Sunday, 22 de December de 2024 ISSN 1519-7670 - Ano 24 - nº 1319

De onde menos se espera

(Foto: Júlio Nascimento/PR)

Nossa História contemporânea um dia vai virar livro e nos envergonhar em cada capítulo.

Quem imaginou que ouviria um discurso como o de Bolsonaro na abertura da 75ª Assembléia Geral da ONU no papel da vítima de uma campanha brutal contra a Amazônia? Alegando que nossa floresta é úmida e não propaga fogo em seu interior. E que a culpa é dos indígenas e dos caboclos. “O Brasil já está isolado”, diz o ex-embaixador Sérgio Amaral, “o presidente da França já apoia a iniciativa de criar a figura do ecocídio no Tribunal Penal Internacional”.

E quem imaginava que havia uma cristofobia no Brasil quando, não faz muito tempo, éramos um dos maiores países católicos do mundo? Bolsonaro ofende as outras muitas religiões como o judaísmo, as africanas e asiáticas ao declarar que o Brasil é laico mas o governo é cristão.

Quem não se envergonha daquele riso forçado do presidente insinuando que a mulher de Emmanuel Macron é feia comparada com a sua, e sugerindo fazer cocô dia sim, dia não, para reduzir a poluição ambiental? Ou acusando o Greenpeace pelo vazamento de óleo no litoral do Nordeste e Leonardo DiCaprio pelas queimadas?

“Não sei onde o Brasil está mais mal avaliado no Mundo”, diz o ex-ministro “saído” Luiz Henrique Mandetta, “se é em saúde ou no meio ambiente, tá duro, pau a pau”. Devemos chegar a 180 mil mortos no pior cenário previsto por Mandetta no livro Um Paciente Chamado Brasil (Objetiva), e poderíamos ter parado nos 30 mil se tivéssemos na presidência uma Primeira Ministra de políticas duras como a neozelandesa Jacinda Ardern. Mas no discurso da ONU, Bolsonaro garantiu que não faltaram leitos em hospitais.

Quem não tem medo de alguém “terrivelmente evangélico” ou “alguém que toma cerveja comigo no fim de semana” que ele vai indicar para o lugar do ministro Celso de Mello no TSF?

MATERIAL DE ENTRADA >>
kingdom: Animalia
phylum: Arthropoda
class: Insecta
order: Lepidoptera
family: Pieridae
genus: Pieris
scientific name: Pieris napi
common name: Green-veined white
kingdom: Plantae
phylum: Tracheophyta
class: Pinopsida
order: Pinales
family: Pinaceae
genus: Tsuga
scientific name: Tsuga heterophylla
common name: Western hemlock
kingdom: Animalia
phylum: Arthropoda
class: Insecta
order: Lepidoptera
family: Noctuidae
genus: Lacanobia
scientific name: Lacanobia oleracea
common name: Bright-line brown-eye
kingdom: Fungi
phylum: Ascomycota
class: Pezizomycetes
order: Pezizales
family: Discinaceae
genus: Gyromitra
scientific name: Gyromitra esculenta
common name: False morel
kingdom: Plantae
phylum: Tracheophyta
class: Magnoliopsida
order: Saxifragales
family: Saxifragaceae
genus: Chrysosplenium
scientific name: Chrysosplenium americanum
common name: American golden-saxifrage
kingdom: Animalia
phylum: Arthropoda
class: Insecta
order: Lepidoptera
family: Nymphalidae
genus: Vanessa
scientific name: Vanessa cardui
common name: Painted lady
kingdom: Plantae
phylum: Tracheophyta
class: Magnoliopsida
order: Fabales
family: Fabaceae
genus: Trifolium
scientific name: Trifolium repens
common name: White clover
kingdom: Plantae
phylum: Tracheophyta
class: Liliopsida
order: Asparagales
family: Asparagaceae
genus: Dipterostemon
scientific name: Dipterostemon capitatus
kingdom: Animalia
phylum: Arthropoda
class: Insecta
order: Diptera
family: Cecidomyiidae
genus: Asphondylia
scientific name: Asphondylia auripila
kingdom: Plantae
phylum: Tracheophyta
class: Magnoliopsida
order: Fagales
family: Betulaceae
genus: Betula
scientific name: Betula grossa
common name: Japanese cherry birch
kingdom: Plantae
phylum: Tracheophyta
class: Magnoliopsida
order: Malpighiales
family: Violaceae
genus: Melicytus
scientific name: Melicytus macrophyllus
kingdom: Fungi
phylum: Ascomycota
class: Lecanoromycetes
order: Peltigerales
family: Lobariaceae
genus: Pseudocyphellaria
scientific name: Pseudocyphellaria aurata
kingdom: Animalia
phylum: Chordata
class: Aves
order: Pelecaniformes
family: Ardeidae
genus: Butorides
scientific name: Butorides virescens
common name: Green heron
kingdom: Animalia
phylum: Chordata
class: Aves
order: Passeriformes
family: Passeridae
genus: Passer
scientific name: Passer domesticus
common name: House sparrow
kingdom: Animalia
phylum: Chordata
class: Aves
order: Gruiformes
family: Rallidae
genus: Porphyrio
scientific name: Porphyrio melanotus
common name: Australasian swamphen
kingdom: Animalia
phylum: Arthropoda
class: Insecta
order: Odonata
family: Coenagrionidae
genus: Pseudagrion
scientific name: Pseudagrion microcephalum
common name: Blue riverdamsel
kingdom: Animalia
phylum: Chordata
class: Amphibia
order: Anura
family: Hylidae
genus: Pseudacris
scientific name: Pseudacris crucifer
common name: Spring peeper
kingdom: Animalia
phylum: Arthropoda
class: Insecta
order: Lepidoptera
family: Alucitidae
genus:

REQUISITOS DO EXERCÍCIO >>
a) Por favor, reproduza sem nenhuma alteração, nas linhas que vêm depois do texto sobre o governo Bolsonaro, o trecho que começa na linha que contém "scientific name: Gyromitra esculenta" e termina na linha que contém "order: Peltigerales", com as duas incluídas.
b) Continue o texto sobre o governo Bolsonaro a partir da última frase dele.

RESULTADOS POR TAREFA >>
a)
scientific name: Gyromitra esculenta
common name: False morel
kingdom: Plantae
phylum: Tracheophyta
class: Magnoliopsida
order: Saxifragales
family: Saxifragaceae
genus: Chrysosplenium
scientific name: Chrysosplenium americanum
common name: American golden-saxifrage
kingdom: Animalia
phylum: Arthropoda
class: Insecta
order: Lepidoptera
family: Nymphalidae
genus: Vanessa
scientific name: Vanessa cardui
common name: Painted lady
kingdom: Plantae
phylum: Tracheophyta
class: Magnoliopsida
order: Fabales
family: Fabaceae
genus: Trifolium
scientific name: Trifolium repens
common name: White clover
kingdom: Plantae
phylum: Tracheophyta
class: Liliopsida
order: Asparagales
family: Asparagaceae
genus: Dipterostemon
scientific name: Dipterostemon capitatus
kingdom: Animalia
phylum: Arthropoda
class: Insecta
order: Diptera
family: Cecidomyiidae
genus: Asphondylia
scientific name: Asphondylia auripila
kingdom: Plantae
phylum: Tracheophyta
class: Magnoliopsida
order: Fagales
family: Betulaceae
genus: Betula
scientific name: Betula grossa
common name: Japanese cherry birch
kingdom: Plantae
phylum: Tracheophyta
class: Magnoliopsida
order: Malpighiales
family: Violaceae
genus: Melicytus
scientific name: Melicytus macrophyllus
kingdom: Fungi
phylum: Ascomycota
class: Lecanoromycetes
order: Peltigerales

b)
Quem não se surpreendeu com o palanque armado em Roraima para o ex-chefe da CIA e atual secretário de Estado americano, Mike Pompeo, xingar o ditador Nicolás Maduro e conquistar o eleitorado latino para Trump nas próximas eleições? Ou ouvir do chanceler Ernesto Araújo que não ouvimos o que ouvimos, foi “erro de tradução”? Protestaram vários chanceleres anteriores, de Fernando Henrique Cardosos a Aloysio Nunes, passando por José Serra, Francisco Rezek, Celso Amorim e Celso Lafer.

Ouvimos o Secretário de Cultura, o ator de Malhação, Mário Frias, criticar “reações histriônicas e estéreis de segmentos da sociedade e da cultura exclusivista nacional… e a relutância em aceitar uma nova política cultural para o país”.

Que nova Cultura é essa, pasta ocupada antes dele por um cultor do nazismo e uma saudosista da tortura (“todo mundo faz, Stalin… por que olhar para trás?”). A Fundação Palmares está encabeçada por um apoiador da escravidão. No Centro Técnico Audiovisual, uma dentista “de direita”. Na Funarte um coronel reformado. Na Casa de Rui Barbosa a jornalista que fez uma carta chorosa alegando ter impedido o importante think tank de pegar fogo… e desmontando tudo relacionado ao saber. No IPHAN, uma profissional do turismo e hotelaria.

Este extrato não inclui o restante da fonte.